* _DATA UNDER STUDY_

[Start of section]

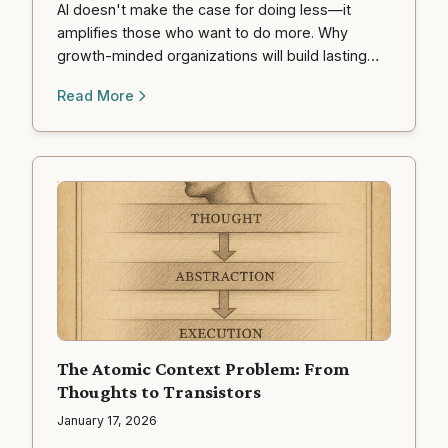
AI doesn't make the case for doing less—it
amplifies those who want to do more. Why
growth-minded organizations will build lasting
competitive advantage in the age of AI.
Read More
The Atomic Context Problem: From
Thoughts to Transistors
January 17, 2026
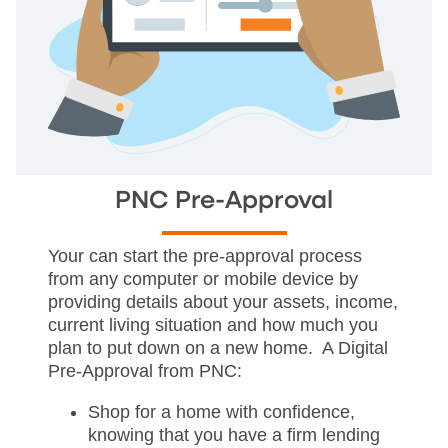
PNC Pre-Approval
Your can start the pre-approval process
from any computer or mobile device by
providing details about your assets, income,
current living situation and how much you
plan to put down on a new home. A Digital
Pre-Approval from PNC:
Shop for a home with confidence,
knowing that you have a firm lending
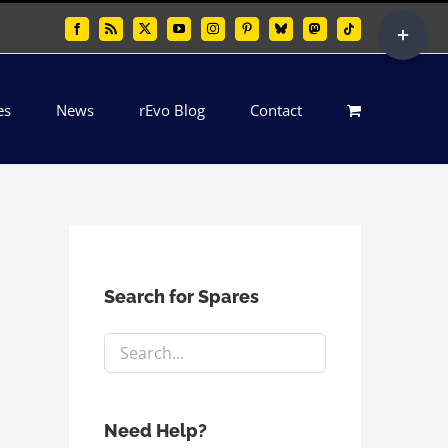
Toggle
Facebook
Rss
X
YouTube
Instagram
Pinterest
Bluesky
Mastodon
Tiktok
Sliding
Bar
es
News
rEvo Blog
Contact
Area
Search for Spares
Need Help?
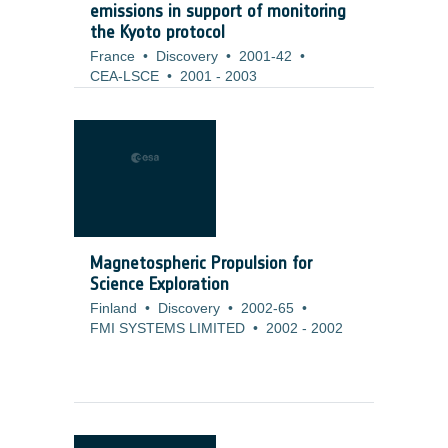
emissions in support of monitoring
the Kyoto protocol
France
•
Discovery
•
2001-42
•
CEA-LSCE
•
2001
-
2003
Magnetospheric Propulsion for
Science Exploration
Finland
•
Discovery
•
2002-65
•
FMI SYSTEMS LIMITED
•
2002
-
2002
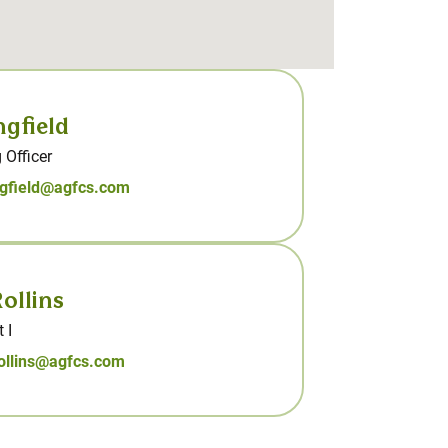
ngfield
 Officer
ngfield@agfcs.com
ollins
 I
rollins@agfcs.com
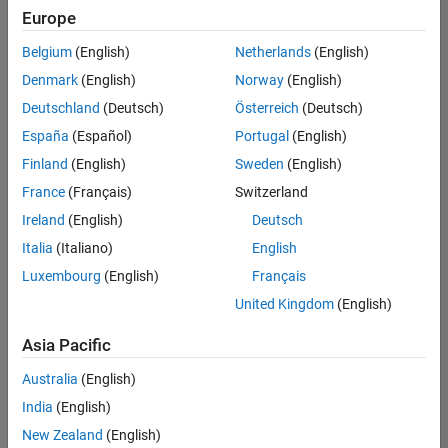
positions
Europe
based
on
Belgium
(English)
Netherlands
(English)
your
search
Denmark
(English)
Norway
(English)
criteria.
Deutschland
(Deutsch)
Österreich
(Deutsch)
Consider
España
(Español)
Portugal
(English)
broadening
Finland
(English)
Sweden
(English)
your
France
(Français)
Switzerland
search
or
Ireland
(English)
Deutsch
see
Italia
(Italiano)
English
all
Luxembourg
(English)
Français
jobs
.
If
United Kingdom
(English)
you
still
Asia Pacific
don’t
Australia
(English)
find
any
India
(English)
openings
New Zealand
(English)
that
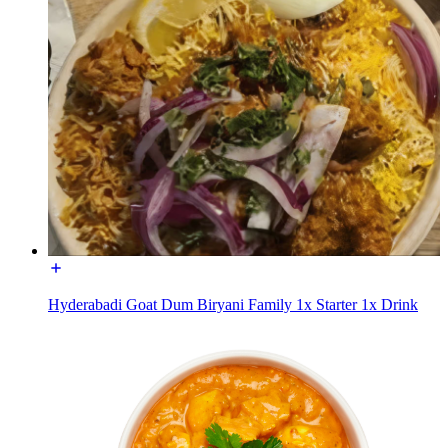
Hyderabadi Goat Dum Biryani Family 1x Starter 1x Drink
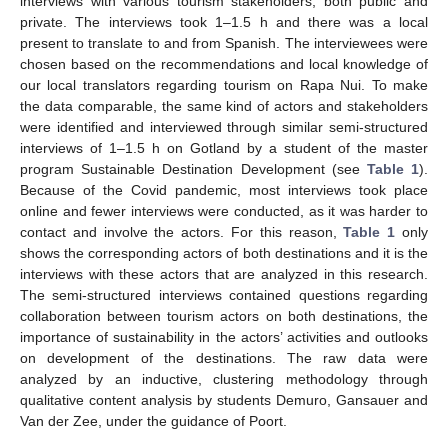
interviews with various tourism stakeholders, both public and
private. The interviews took 1–1.5 h and there was a local
present to translate to and from Spanish. The interviewees were
chosen based on the recommendations and local knowledge of
our local translators regarding tourism on Rapa Nui. To make
the data comparable, the same kind of actors and stakeholders
were identified and interviewed through similar semi-structured
interviews of 1–1.5 h on Gotland by a student of the master
program Sustainable Destination Development (see
Table 1
).
Because of the Covid pandemic, most interviews took place
online and fewer interviews were conducted, as it was harder to
contact and involve the actors. For this reason,
Table 1
only
shows the corresponding actors of both destinations and it is the
interviews with these actors that are analyzed in this research.
The semi-structured interviews contained questions regarding
collaboration between tourism actors on both destinations, the
importance of sustainability in the actors’ activities and outlooks
on development of the destinations. The raw data were
analyzed by an inductive, clustering methodology through
qualitative content analysis by students Demuro, Gansauer and
Van der Zee, under the guidance of Poort.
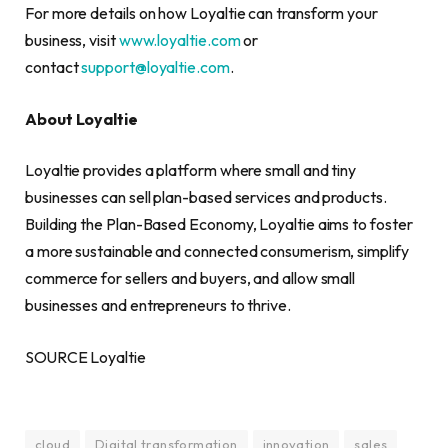
For more details on how Loyaltie can transform your
business, visit
www.loyaltie.com
or
contact
support@loyaltie.com
.
About Loyaltie
Loyaltie provides a platform where small and tiny
businesses can sell plan-based services and products.
Building the Plan-Based Economy, Loyaltie aims to foster
a more sustainable and connected consumerism, simplify
commerce for sellers and buyers, and allow small
businesses and entrepreneurs to thrive.
SOURCE Loyaltie
cloud
Digital transformation
innovation
sales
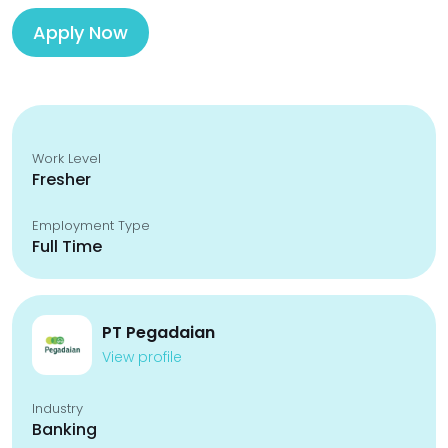
Apply Now
Work Level
Fresher
Employment Type
Full Time
PT Pegadaian
View profile
Industry
Banking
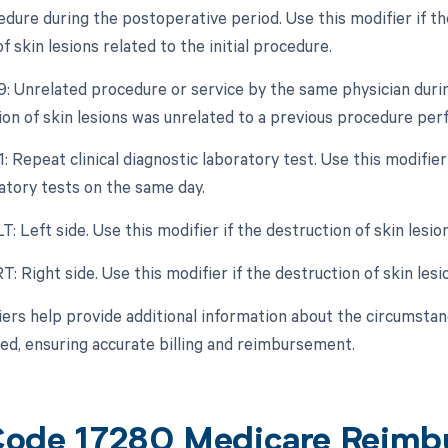
dure during the postoperative period. Use this modifier if the
f skin lesions related to the initial procedure.
79: Unrelated procedure or service by the same physician durin
ion of skin lesions was unrelated to a previous procedure pe
1: Repeat clinical diagnostic laboratory test. Use this modifier
atory tests on the same day.
LT: Left side. Use this modifier if the destruction of skin les
RT: Right side. Use this modifier if the destruction of skin le
ers help provide additional information about the circumstanc
d, ensuring accurate billing and reimbursement.
ode 17280 Medicare Reimb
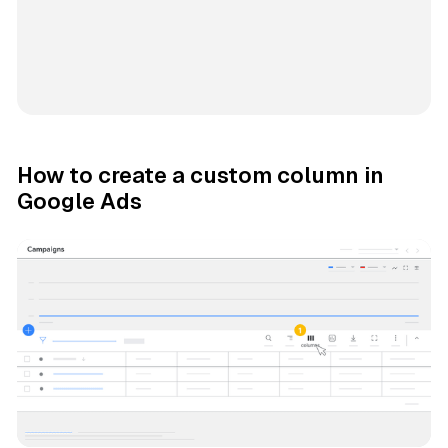
How to create a custom column in
Google Ads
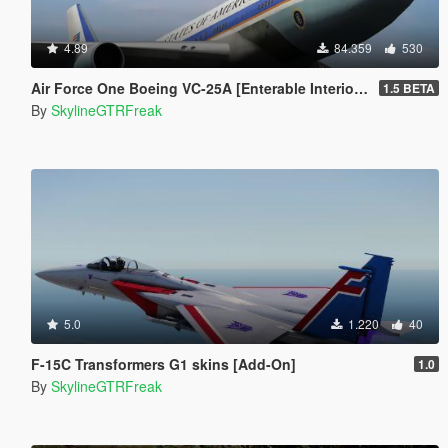
4.89
84.359
530
Air Force One Boeing VC-25A [Enterable Interior | Add-On]
1.5 BETA
By
SkylineGTRFreak
5.0
1.220
40
F-15C Transformers G1 skins [Add-On]
1.0
By
SkylineGTRFreak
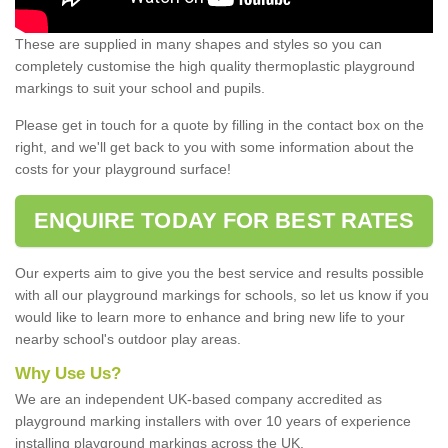
These are supplied in many shapes and styles so you can
completely customise the high quality thermoplastic playground
markings to suit your school and pupils.
Please get in touch for a quote by filling in the contact box on the
right, and we'll get back to you with some information about the
costs for your playground surface!
ENQUIRE TODAY FOR BEST RATES
Our experts aim to give you the best service and results possible
with all our playground markings for schools, so let us know if you
would like to learn more to enhance and bring new life to your
nearby school's outdoor play areas.
Why Use Us?
We are an independent UK-based company accredited as
playground marking installers with over 10 years of experience
installing playground markings across the UK.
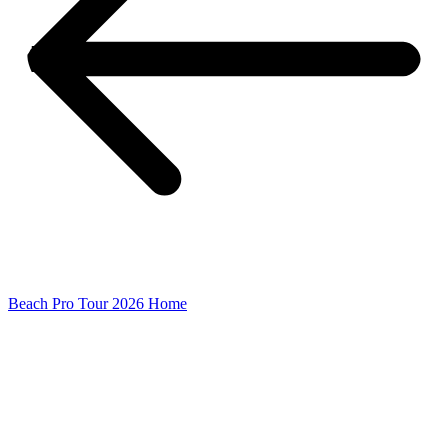
Beach Pro Tour 2026 Home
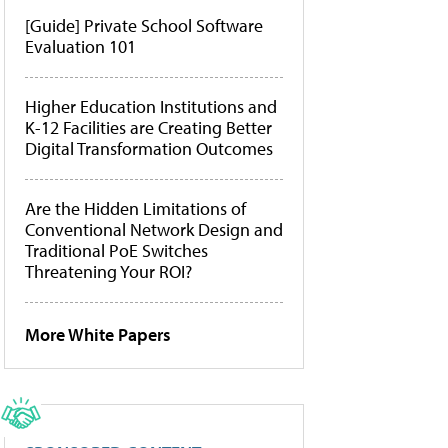
[Guide] Private School Software
Evaluation 101
Higher Education Institutions and
K-12 Facilities are Creating Better
Digital Transformation Outcomes
Are the Hidden Limitations of
Conventional Network Design and
Traditional PoE Switches
Threatening Your ROI?
More White Papers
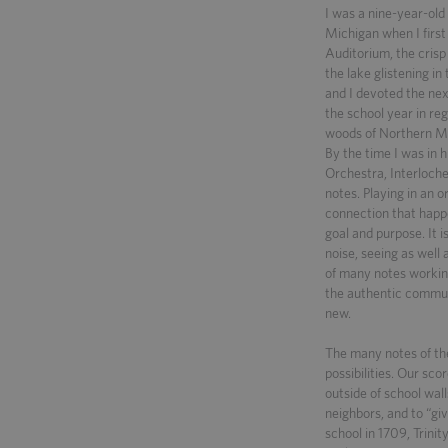
I was a nine-year-ol
Michigan when I first
Auditorium, the crisp
the lake glistening i
and I devoted the next
the school year in re
woods of Northern Mic
By the time I was in 
Orchestra, Interloch
notes. Playing in an o
connection that happ
goal and purpose. It i
noise, seeing as well a
of many notes workin
the authentic commun
new.
The many notes of th
possibilities. Our sco
outside of school wall
neighbors, and to “giv
school in 1709, Trinit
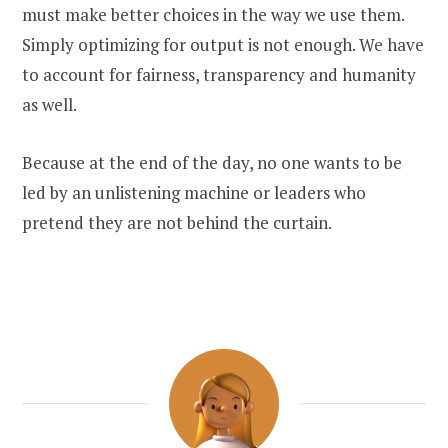
must make better choices in the way we use them.
Simply optimizing for output is not enough. We have
to account for fairness, transparency and humanity
as well.
Because at the end of the day, no one wants to be
led by an unlistening machine or leaders who
pretend they are not behind the curtain.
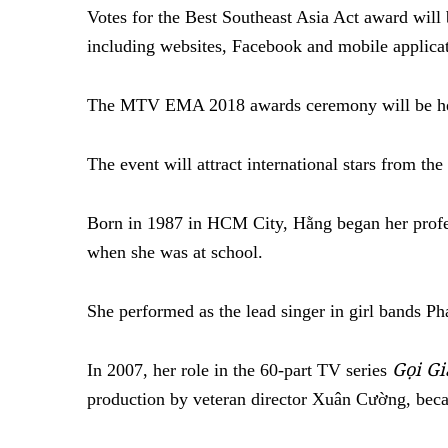
Votes for the Best Southeast Asia Act award wi
including websites, Facebook and mobile applicat
The MTV EMA 2018 awards ceremony will be he
The event will attract international stars from th
Born in 1987 in HCM City, Hằng began her profes
when she was at school.
She performed as the lead singer in girl bands P
Gọi G
In 2007, her role in the 60-part TV series
production by veteran director Xuân Cường, bec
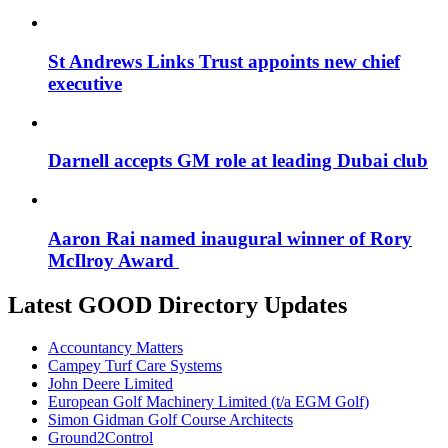
St Andrews Links Trust appoints new chief
executive
Darnell accepts GM role at leading Dubai club
Aaron Rai named inaugural winner of Rory
McIlroy Award
Latest GOOD Directory Updates
Accountancy Matters
Campey Turf Care Systems
John Deere Limited
European Golf Machinery Limited (t/a EGM Golf)
Simon Gidman Golf Course Architects
Ground2Control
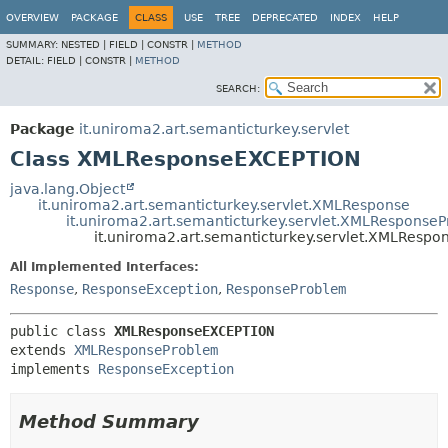
OVERVIEW
PACKAGE
CLASS
USE
TREE
DEPRECATED
INDEX
HELP
SUMMARY:
NESTED |
FIELD |
CONSTR |
METHOD
DETAIL:
FIELD |
CONSTR |
METHOD
SEARCH:
Package
it.uniroma2.art.semanticturkey.servlet
Class XMLResponseEXCEPTION
java.lang.Object
it.uniroma2.art.semanticturkey.servlet.XMLResponse
it.uniroma2.art.semanticturkey.servlet.XMLResponse
it.uniroma2.art.semanticturkey.servlet.XMLResp
All Implemented Interfaces:
Response
,
ResponseException
,
ResponseProblem
public class 
XMLResponseEXCEPTION
extends 
XMLResponseProblem
implements 
ResponseException
Method Summary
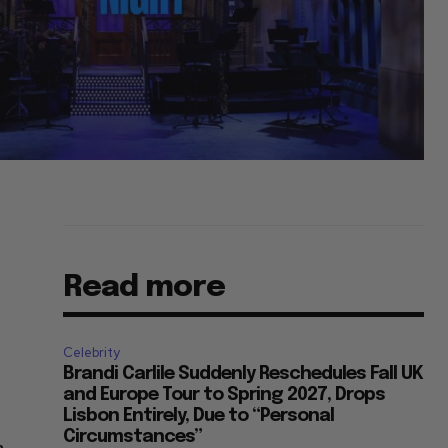
Read more
Celebrity
Brandi Carlile Suddenly Reschedules Fall UK
and Europe Tour to Spring 2027, Drops
Lisbon Entirely, Due to “Personal
Circumstances”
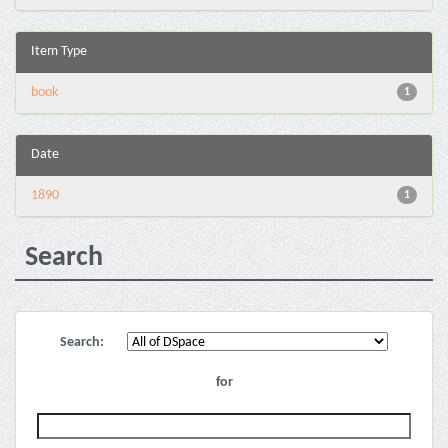
Item Type
book
1
Date
1890
1
Search
Search:
for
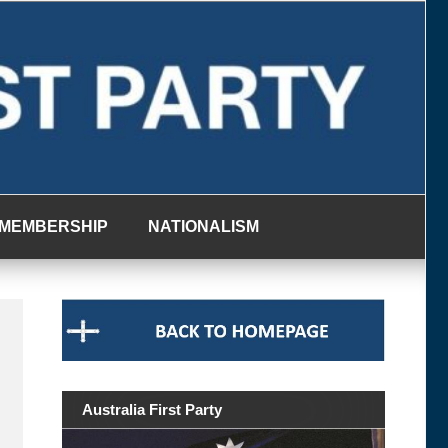
MEMBERSHIP
NATIONALISM
Australia First Party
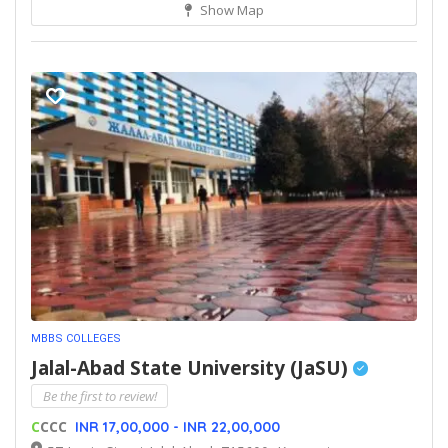
Show Map
MBBS COLLEGES
Jalal-Abad State University (JaSU)
Be the first to review!
C
CCC
INR 17,00,000 - INR 22,00,000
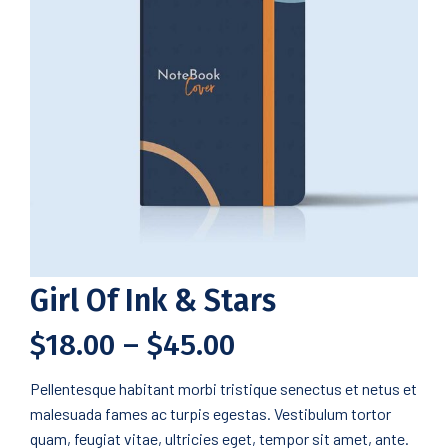
Girl Of Ink & Stars
$
18.00
–
$
45.00
Pellentesque habitant morbi tristique senectus et netus et
malesuada fames ac turpis egestas. Vestibulum tortor
quam, feugiat vitae, ultricies eget, tempor sit amet, ante.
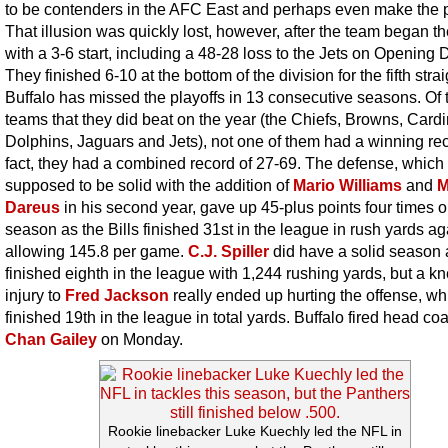
to be contenders in the AFC East and perhaps even make the p
That illusion was quickly lost, however, after the team began t
with a 3-6 start, including a 48-28 loss to the Jets on Opening 
They finished 6-10 at the bottom of the division for the fifth strai
Buffalo has missed the playoffs in 13 consecutive seasons. Of 
teams that they did beat on the year (the Chiefs, Browns, Cardi
Dolphins, Jaguars and Jets), not one of them had a winning rec
fact, they had a combined record of 27-69. The defense, which
supposed to be solid with the addition of
Mario Williams
and
M
Dareus
in his second year, gave up 45-plus points four times o
season as the Bills finished 31st in the league in rush yards ag
allowing 145.8 per game.
C.J. Spiller
did have a solid season 
finished eighth in the league with 1,244 rushing yards, but a k
injury to
Fred Jackson
really ended up hurting the offense, wh
finished 19th in the league in total yards. Buffalo fired head co
Chan Gailey
on Monday.
Rookie linebacker Luke Kuechly led the NFL in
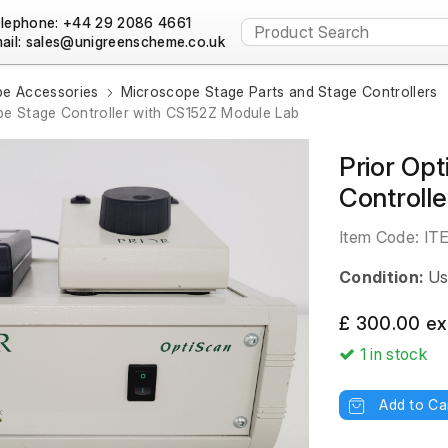
lephone: +44 29 2086 4661
ail:
e Accessories
Microscope Stage Parts and Stage Controllers
pe Stage Controller with CS152Z Module Lab
Prior Op
Controll
Item Code:
IT
Condition:
Us
£ 300.00 ex
1
in stock
Add to Ca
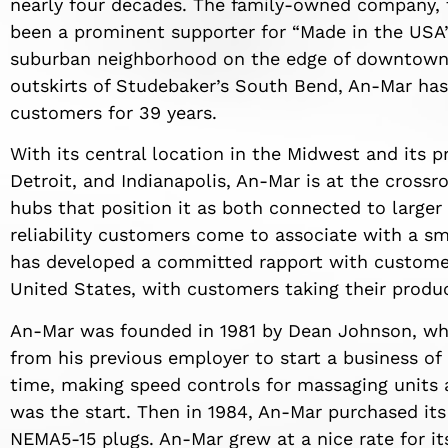
nearly four decades. The family-owned company, fi
been a prominent supporter for “Made in the USA” 
suburban neighborhood on the edge of downtown 
outskirts of Studebaker’s South Bend, An-Mar has
customers for 39 years.
With its central location in the Midwest and its pr
Detroit, and Indianapolis, An-Mar is at the cross
hubs that position it as both connected to larger
reliability customers come to associate with a s
has developed a committed rapport with custome
United States, with customers taking their produc
An-Mar was founded in 1981 by Dean Johnson, who
from his previous employer to start a business of
time, making speed controls for massaging units 
was the start. Then in 1984, An-Mar purchased it
NEMA5-15 plugs. An-Mar grew at a nice rate for its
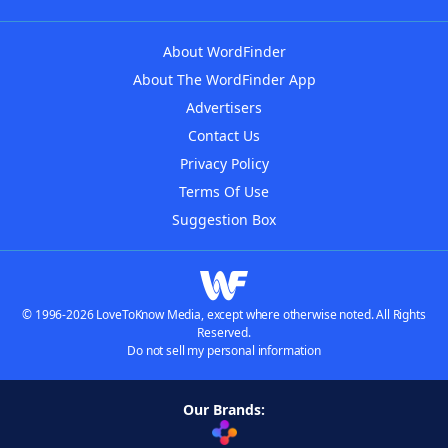
About WordFinder
About The WordFinder App
Advertisers
Contact Us
Privacy Policy
Terms Of Use
Suggestion Box
© 1996-2026 LoveToKnow Media, except where otherwise noted. All Rights
Reserved.
Do not sell my personal information
Our Brands:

[End of section]

* _WORK INSTRUCTION_
What you return must match the lines from the top of the data through the line with "from any computer or mobile device by" exactly, with the pictures removed.

* _WRITTEN RESPONSE_
AI doesn't make the case for doing less—it
amplifies those who want to do more. Why
growth-minded organizations will build lasting
competitive advantage in the age of AI.
Read More
The Atomic Context Problem: From
Thoughts to Transistors
January 17, 2026
PNC Pre-Approval
Your can start the pre-approval process
from any computer or mobile device by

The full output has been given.